Inleiding
Het doel van de long is om zuurstof aan het bloed te leveren. Het ademhalingssysteem verdeelt zich in luchtwegen en longparenchym. De luchtwegen bestaan uit de bronchiën, die zich splitst van de luchtpijp en zich splitst in bronchiolen en vervolgens verder in longblaasjes. Het parenchym is verantwoordelijk voor gasuitwisseling en omvat de longblaasjes, alveolaire kanalen en bronchiolen. De longen hebben een sponsachtige textuur en hebben een roze-grijze tint. Ze worden ook anatomisch beschreven als een top, drie randen en drie oppervlakken. Verder verdelen ze zich in lobben en segmenten. Het longparenchym is ook bedekt door een pleura.
Anatomie
Anatomisch gezien heeft de long een apex, drie randen en drie oppervlakken. De top ligt boven de eerste rib.
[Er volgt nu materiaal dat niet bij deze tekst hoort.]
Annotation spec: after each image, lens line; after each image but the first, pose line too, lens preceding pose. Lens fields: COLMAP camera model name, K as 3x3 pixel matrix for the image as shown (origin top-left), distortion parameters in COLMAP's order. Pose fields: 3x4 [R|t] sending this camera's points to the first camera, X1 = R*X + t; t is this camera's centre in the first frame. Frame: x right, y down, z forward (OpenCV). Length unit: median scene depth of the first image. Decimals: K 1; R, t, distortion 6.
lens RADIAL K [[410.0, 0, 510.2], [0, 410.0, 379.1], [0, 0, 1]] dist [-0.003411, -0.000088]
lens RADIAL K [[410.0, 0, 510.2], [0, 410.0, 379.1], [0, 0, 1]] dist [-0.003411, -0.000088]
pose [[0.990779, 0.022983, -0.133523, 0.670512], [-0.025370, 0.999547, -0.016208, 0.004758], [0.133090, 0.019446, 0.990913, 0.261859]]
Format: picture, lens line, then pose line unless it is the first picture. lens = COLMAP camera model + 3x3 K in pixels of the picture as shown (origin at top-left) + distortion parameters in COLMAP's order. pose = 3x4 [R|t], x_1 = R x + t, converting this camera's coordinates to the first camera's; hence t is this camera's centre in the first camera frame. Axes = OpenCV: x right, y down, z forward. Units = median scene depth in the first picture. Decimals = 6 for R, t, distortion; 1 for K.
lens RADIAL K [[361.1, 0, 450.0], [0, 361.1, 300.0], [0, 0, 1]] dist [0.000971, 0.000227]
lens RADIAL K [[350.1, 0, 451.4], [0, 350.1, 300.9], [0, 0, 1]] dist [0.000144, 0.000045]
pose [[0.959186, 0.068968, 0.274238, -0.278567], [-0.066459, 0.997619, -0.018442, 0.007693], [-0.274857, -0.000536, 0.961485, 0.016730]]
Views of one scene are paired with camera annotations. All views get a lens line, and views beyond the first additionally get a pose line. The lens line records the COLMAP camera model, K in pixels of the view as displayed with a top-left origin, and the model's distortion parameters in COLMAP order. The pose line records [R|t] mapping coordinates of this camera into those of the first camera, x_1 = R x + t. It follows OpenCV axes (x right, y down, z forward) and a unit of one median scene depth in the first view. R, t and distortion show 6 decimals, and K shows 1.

De drie randen omvatten de voorste, achterste en inferieure randen. De voorste rand van de long komt overeen met de pleurale reflectie en creëert een cardiale inkeping in de linkerlong. De cardiale inkeping is een holte in de long die zich vormt om het hart te huisvesten. De onderste rand is dun en scheidt de basis van de long van het ribbenoppervlak. De achterste rand is dik en strekt zich uit van de C7 tot de T10-wervel, die ook van de top van de long tot de onderste rand is.
De drie oppervlakken van de long omvatten de ribben, mediale en diafragmatische oppervlakken. Het ribbenoppervlak wordt bedekt door de ribbenpleura en bevindt zich langs het borstbeen en de ribben. Het sluit ook aan bij het mediale oppervlak aan de voorste en achterste randen en diafragmatische oppervlakken aan de inferieure rand. Het mediale oppervlak is anterieur en posterieur verdeeld. Aan de voorkant is het gerelateerd aan het borstbeen en aan de achterkant is het gerelateerd aan de wervel. Het diafragmatische oppervlak (basis) is concaaf en rust op de koepel van het diafragma; de rechterkoepel is ook hoger dan de linkerkoepel vanwege de lever.
De anatomie van de rechter- en linkerlong zijn vergelijkbaar maar asymmetrisch. De rechterlong bestaat uit drie lobben: de rechter bovenkwab (RUL), de rechter middenkwab (RML) en de rechter onderkwab (RLL). De linkerlong bestaat uit twee lobben: de linker bovenkwab (LUL) en de linker onderkwab (LLL). De rechterkwab wordt gedeeld door een schuine en horizontale spleet, waarbij de horizontale spleet de bovenste en middelste lob verdeelt, en de schuine spleet de middelste en onderste lobben. In de linkerkwab is er alleen een schuine spleet die de bovenste en onderste lob van elkaar scheidt.
De lobben splitsen zich verder op in segmenten die geassocieerd zijn met specifieke segmentale bronchiën. Segmentale bronchiën zijn de derde-orde takken van de tweede-orde takken (lobaire bronchiën) die van de hoofdbronchus komen.
De rechterlong bestaat uit tien segmenten. Er zijn drie segmenten in de RUL (apicaal, anterieur en posterieur), twee in de RML (mediaal en lateraal) en vijf in de RLL (superieur, mediaal, anterieur, lateraal en posterieur). De schuine spleet scheidt de RUL van de RML, en de horizontale spleet scheidt de RLL van de RML en RUL.
Er zijn acht tot negen segmenten aan de linkerkant, afhankelijk van de verdeling van de lob. In het algemeen zijn er vier segmenten in de linker bovenkwab (anterieure, apicoposterieure, inferieure en superieure lingula) en vier of vijf in de linker onderste lob (lateraal, anteromediaal, superieur en posterieur).
De hilum (wortel) is een depressief oppervlak in het midden van het mediale oppervlak van de long en ligt anterieur aan de vijfde tot en met de zevende borstwervel. Het is het punt waarop verschillende structuren de long binnenkomen en verlaten. De hilum is omgeven door pleura, die zich inferieur uitstrekt en een longband vormt. De hilum bevat voornamelijk bronchiën en pulmonale vasculatuur, samen met de middenrifzenuw, lymfevaten, knooppunten en bronchiale vaten. Zowel de linker als de rechter hilum bevatten een longslagader, longaders (boven en onder) en bronchiale slagaders. Ook is er in het linker hilum één bronchus, de belangrijkste bronchus, en in het rechter hilum zijn er twee bronchiën, de eparteriële en hyparteriële bronchiën. Van anterieur naar posterieur, de volgorde in de hilum is de ader, slagader en bronchus.